WHAT THIS TASK INVOLVES:
Copy the full listing, changing nothing.

SUPPLIED RECORDS:
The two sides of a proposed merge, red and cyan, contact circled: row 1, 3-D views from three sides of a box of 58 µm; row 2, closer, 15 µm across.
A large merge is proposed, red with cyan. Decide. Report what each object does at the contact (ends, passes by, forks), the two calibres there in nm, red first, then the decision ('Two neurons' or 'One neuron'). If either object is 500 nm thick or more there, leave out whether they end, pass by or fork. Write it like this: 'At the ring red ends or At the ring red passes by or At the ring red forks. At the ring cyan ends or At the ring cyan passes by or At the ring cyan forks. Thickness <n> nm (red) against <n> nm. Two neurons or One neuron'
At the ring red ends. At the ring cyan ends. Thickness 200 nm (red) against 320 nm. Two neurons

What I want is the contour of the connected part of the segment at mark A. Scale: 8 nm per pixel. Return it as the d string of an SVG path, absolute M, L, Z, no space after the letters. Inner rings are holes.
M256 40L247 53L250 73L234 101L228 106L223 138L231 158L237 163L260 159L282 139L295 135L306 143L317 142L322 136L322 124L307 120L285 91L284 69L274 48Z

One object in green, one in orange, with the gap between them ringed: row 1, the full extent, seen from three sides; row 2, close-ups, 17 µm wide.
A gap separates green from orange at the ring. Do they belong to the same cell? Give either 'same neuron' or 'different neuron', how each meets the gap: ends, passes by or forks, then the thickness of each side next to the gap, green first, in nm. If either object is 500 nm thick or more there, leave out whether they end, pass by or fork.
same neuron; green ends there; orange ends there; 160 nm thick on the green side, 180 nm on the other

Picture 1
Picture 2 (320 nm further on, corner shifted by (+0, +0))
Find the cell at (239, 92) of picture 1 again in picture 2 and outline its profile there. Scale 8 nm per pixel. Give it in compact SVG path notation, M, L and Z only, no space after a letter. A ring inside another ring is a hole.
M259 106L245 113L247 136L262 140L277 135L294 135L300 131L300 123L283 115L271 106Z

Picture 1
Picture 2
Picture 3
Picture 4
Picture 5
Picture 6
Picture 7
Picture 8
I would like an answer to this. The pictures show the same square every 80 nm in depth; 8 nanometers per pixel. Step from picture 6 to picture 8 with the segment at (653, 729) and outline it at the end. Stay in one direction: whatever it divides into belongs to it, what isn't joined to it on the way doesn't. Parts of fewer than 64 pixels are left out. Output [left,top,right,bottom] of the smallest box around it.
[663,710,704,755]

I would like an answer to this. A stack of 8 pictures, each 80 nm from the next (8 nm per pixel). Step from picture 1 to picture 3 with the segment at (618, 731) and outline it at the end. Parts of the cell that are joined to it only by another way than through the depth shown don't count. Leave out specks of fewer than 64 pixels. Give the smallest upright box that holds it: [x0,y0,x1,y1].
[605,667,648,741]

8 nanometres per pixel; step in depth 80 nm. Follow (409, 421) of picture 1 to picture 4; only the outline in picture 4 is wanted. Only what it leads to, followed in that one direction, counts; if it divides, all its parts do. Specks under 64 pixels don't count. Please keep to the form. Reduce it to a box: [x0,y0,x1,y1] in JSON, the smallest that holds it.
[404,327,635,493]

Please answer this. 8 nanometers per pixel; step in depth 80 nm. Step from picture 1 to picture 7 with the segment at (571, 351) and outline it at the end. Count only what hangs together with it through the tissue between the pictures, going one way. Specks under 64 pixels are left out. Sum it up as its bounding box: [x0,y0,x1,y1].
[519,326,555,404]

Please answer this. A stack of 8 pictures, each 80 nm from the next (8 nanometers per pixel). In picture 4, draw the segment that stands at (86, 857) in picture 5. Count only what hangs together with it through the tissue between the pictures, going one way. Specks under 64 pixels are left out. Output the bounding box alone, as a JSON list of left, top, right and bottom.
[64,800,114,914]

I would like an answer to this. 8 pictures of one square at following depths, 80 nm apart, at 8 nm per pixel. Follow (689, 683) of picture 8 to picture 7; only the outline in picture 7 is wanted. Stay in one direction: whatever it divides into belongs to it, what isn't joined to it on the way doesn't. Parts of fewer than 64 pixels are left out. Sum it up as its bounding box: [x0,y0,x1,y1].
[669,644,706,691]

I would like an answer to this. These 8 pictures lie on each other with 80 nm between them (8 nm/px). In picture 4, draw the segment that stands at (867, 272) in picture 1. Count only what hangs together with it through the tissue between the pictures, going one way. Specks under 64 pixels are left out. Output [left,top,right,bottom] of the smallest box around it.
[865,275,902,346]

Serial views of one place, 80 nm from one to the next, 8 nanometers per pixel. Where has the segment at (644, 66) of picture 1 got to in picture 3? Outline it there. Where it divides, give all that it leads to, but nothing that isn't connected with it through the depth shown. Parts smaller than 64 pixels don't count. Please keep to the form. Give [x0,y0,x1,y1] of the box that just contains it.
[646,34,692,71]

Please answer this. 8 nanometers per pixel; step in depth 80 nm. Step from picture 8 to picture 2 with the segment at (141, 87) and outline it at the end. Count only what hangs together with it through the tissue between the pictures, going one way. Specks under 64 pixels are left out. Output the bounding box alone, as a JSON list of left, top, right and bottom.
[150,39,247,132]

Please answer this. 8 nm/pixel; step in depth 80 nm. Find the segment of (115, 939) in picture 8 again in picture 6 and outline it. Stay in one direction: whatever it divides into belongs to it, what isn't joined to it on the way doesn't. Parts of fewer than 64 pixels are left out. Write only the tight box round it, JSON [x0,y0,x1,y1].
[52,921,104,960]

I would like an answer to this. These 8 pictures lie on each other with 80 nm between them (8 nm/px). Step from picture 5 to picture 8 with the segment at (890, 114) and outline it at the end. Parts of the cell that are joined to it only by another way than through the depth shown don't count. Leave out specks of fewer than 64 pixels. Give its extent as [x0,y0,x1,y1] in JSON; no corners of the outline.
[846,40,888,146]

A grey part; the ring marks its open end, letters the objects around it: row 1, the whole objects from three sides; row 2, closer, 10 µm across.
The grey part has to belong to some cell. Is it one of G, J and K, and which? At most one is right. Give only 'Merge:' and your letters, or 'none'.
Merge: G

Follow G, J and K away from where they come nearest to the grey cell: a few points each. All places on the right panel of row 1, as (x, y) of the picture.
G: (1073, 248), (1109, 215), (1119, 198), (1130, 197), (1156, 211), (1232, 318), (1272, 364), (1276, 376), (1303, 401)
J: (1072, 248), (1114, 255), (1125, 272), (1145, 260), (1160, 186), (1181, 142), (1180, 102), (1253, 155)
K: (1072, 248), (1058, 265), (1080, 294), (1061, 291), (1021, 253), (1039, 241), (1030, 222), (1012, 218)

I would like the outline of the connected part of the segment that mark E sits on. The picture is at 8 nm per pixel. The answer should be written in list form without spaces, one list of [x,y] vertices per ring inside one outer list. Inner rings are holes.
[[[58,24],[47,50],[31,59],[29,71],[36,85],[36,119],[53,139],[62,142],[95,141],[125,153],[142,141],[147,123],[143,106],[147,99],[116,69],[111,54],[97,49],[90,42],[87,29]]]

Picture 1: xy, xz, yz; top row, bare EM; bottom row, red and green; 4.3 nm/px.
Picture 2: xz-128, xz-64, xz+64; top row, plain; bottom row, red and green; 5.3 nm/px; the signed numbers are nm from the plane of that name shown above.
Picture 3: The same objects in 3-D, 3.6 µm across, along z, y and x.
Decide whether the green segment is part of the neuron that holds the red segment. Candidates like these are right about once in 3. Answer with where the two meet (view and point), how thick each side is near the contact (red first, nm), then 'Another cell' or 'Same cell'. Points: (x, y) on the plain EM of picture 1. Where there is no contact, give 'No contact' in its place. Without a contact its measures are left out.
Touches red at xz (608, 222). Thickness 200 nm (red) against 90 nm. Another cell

WRITTEN SOLUTION:
The two sides of a proposed merge, red and cyan, contact circled: row 1, 3-D views from three sides of a box of 58 µm; row 2, closer, 15 µm across.
A large merge is proposed, red with cyan. Decide. Report what each object does at the contact (ends, passes by, forks), the two calibres there in nm, red first, then the decision ('Two neurons' or 'One neuron'). If either object is 500 nm thick or more there, leave out whether they end, pass by or fork. Write it like this: 'At the ring red ends or At the ring red passes by or At the ring red forks. At the ring cyan ends or At the ring cyan passes by or At the ring cyan forks. Thickness <n> nm (red) against <n> nm. Two neurons or One neuron'
At the ring red ends. At the ring cyan ends. Thickness 200 nm (red) against 320 nm. Two neurons

What I want is the contour of the connected part of the segment at mark A. Scale: 8 nm per pixel. Return it as the d string of an SVG path, absolute M, L, Z, no space after the letters. Inner rings are holes.
M256 40L247 53L250 73L234 101L228 106L223 138L231 158L237 163L260 159L282 139L295 135L306 143L317 142L322 136L322 124L307 120L285 91L284 69L274 48Z

One object in green, one in orange, with the gap between them ringed: row 1, the full extent, seen from three sides; row 2, close-ups, 17 µm wide.
A gap separates green from orange at the ring. Do they belong to the same cell? Give either 'same neuron' or 'different neuron', how each meets the gap: ends, passes by or forks, then the thickness of each side next to the gap, green first, in nm. If either object is 500 nm thick or more there, leave out whether they end, pass by or fork.
same neuron; green ends there; orange ends there; 160 nm thick on the green side, 180 nm on the other

Picture 1
Picture 2 (320 nm further on, corner shifted by (+0, +0))
Find the cell at (239, 92) of picture 1 again in picture 2 and outline its profile there. Scale 8 nm per pixel. Give it in compact SVG path notation, M, L and Z only, no space after a letter. A ring inside another ring is a hole.
M259 106L245 113L247 136L262 140L277 135L294 135L300 131L300 123L283 115L271 106Z

Picture 1
Picture 2
Picture 3
Picture 4
Picture 5
Picture 6
Picture 7
Picture 8
I would like an answer to this. The pictures show the same square every 80 nm in depth; 8 nanometers per pixel. Step from picture 6 to picture 8 with the segment at (653, 729) and outline it at the end. Stay in one direction: whatever it divides into belongs to it, what isn't joined to it on the way doesn't. Parts of fewer than 64 pixels are left out. Output [left,top,right,bottom] of the smallest box around it.
[663,710,704,755]

I would like an answer to this. A stack of 8 pictures, each 80 nm from the next (8 nm per pixel). Step from picture 1 to picture 3 with the segment at (618, 731) and outline it at the end. Parts of the cell that are joined to it only by another way than through the depth shown don't count. Leave out specks of fewer than 64 pixels. Give the smallest upright box that holds it: [x0,y0,x1,y1].
[605,667,648,741]

8 nanometres per pixel; step in depth 80 nm. Follow (409, 421) of picture 1 to picture 4; only the outline in picture 4 is wanted. Only what it leads to, followed in that one direction, counts; if it divides, all its parts do. Specks under 64 pixels don't count. Please keep to the form. Reduce it to a box: [x0,y0,x1,y1] in JSON, the smallest that holds it.
[404,327,635,493]

Please answer this. 8 nanometers per pixel; step in depth 80 nm. Step from picture 1 to picture 7 with the segment at (571, 351) and outline it at the end. Count only what hangs together with it through the tissue between the pictures, going one way. Specks under 64 pixels are left out. Sum it up as its bounding box: [x0,y0,x1,y1].
[519,326,555,404]

Please answer this. A stack of 8 pictures, each 80 nm from the next (8 nanometers per pixel). In picture 4, draw the segment that stands at (86, 857) in picture 5. Count only what hangs together with it through the tissue between the pictures, going one way. Specks under 64 pixels are left out. Output the bounding box alone, as a JSON list of left, top, right and bottom.
[64,800,114,914]

I would like an answer to this. 8 pictures of one square at following depths, 80 nm apart, at 8 nm per pixel. Follow (689, 683) of picture 8 to picture 7; only the outline in picture 7 is wanted. Stay in one direction: whatever it divides into belongs to it, what isn't joined to it on the way doesn't. Parts of fewer than 64 pixels are left out. Sum it up as its bounding box: [x0,y0,x1,y1].
[669,644,706,691]

I would like an answer to this. These 8 pictures lie on each other with 80 nm between them (8 nm/px). In picture 4, draw the segment that stands at (867, 272) in picture 1. Count only what hangs together with it through the tissue between the pictures, going one way. Specks under 64 pixels are left out. Output [left,top,right,bottom] of the smallest box around it.
[865,275,902,346]

Serial views of one place, 80 nm from one to the next, 8 nanometers per pixel. Where has the segment at (644, 66) of picture 1 got to in picture 3? Outline it there. Where it divides, give all that it leads to, but nothing that isn't connected with it through the depth shown. Parts smaller than 64 pixels don't count. Please keep to the form. Give [x0,y0,x1,y1] of the box that just contains it.
[646,34,692,71]

Please answer this. 8 nanometers per pixel; step in depth 80 nm. Step from picture 8 to picture 2 with the segment at (141, 87) and outline it at the end. Count only what hangs together with it through the tissue between the pictures, going one way. Specks under 64 pixels are left out. Output the bounding box alone, as a JSON list of left, top, right and bottom.
[150,39,247,132]

Please answer this. 8 nm/pixel; step in depth 80 nm. Find the segment of (115, 939) in picture 8 again in picture 6 and outline it. Stay in one direction: whatever it divides into belongs to it, what isn't joined to it on the way doesn't. Parts of fewer than 64 pixels are left out. Write only the tight box round it, JSON [x0,y0,x1,y1].
[52,921,104,960]

I would like an answer to this. These 8 pictures lie on each other with 80 nm between them (8 nm/px). Step from picture 5 to picture 8 with the segment at (890, 114) and outline it at the end. Parts of the cell that are joined to it only by another way than through the depth shown don't count. Leave out specks of fewer than 64 pixels. Give its extent as [x0,y0,x1,y1] in JSON; no corners of the outline.
[846,40,888,146]

A grey part; the ring marks its open end, letters the objects around it: row 1, the whole objects from three sides; row 2, closer, 10 µm across.
The grey part has to belong to some cell. Is it one of G, J and K, and which? At most one is right. Give only 'Merge:' and your letters, or 'none'.
Merge: G

Follow G, J and K away from where they come nearest to the grey cell: a few points each. All places on the right panel of row 1, as (x, y) of the picture.
G: (1073, 248), (1109, 215), (1119, 198), (1130, 197), (1156, 211), (1232, 318), (1272, 364), (1276, 376), (1303, 401)
J: (1072, 248), (1114, 255), (1125, 272), (1145, 260), (1160, 186), (1181, 142), (1180, 102), (1253, 155)
K: (1072, 248), (1058, 265), (1080, 294), (1061, 291), (1021, 253), (1039, 241), (1030, 222), (1012, 218)

I would like the outline of the connected part of the segment that mark E sits on. The picture is at 8 nm per pixel. The answer should be written in list form without spaces, one list of [x,y] vertices per ring inside one outer list. Inner rings are holes.
[[[58,24],[47,50],[31,59],[29,71],[36,85],[36,119],[53,139],[62,142],[95,141],[125,153],[142,141],[147,123],[143,106],[147,99],[116,69],[111,54],[97,49],[90,42],[87,29]]]

Picture 1: xy, xz, yz; top row, bare EM; bottom row, red and green; 4.3 nm/px.
Picture 2: xz-128, xz-64, xz+64; top row, plain; bottom row, red and green; 5.3 nm/px; the signed numbers are nm from the plane of that name shown above.
Picture 3: The same objects in 3-D, 3.6 µm across, along z, y and x.
Decide whether the green segment is part of the neuron that holds the red segment. Candidates like these are right about once in 3. Answer with where the two meet (view and point), how thick each side is near the contact (red first, nm), then 'Another cell' or 'Same cell'. Points: (x, y) on the plain EM of picture 1. Where there is no contact, give 'No contact' in its place. Without a contact its measures are left out.
Touches red at xz (608, 222). Thickness 200 nm (red) against 90 nm. Another cell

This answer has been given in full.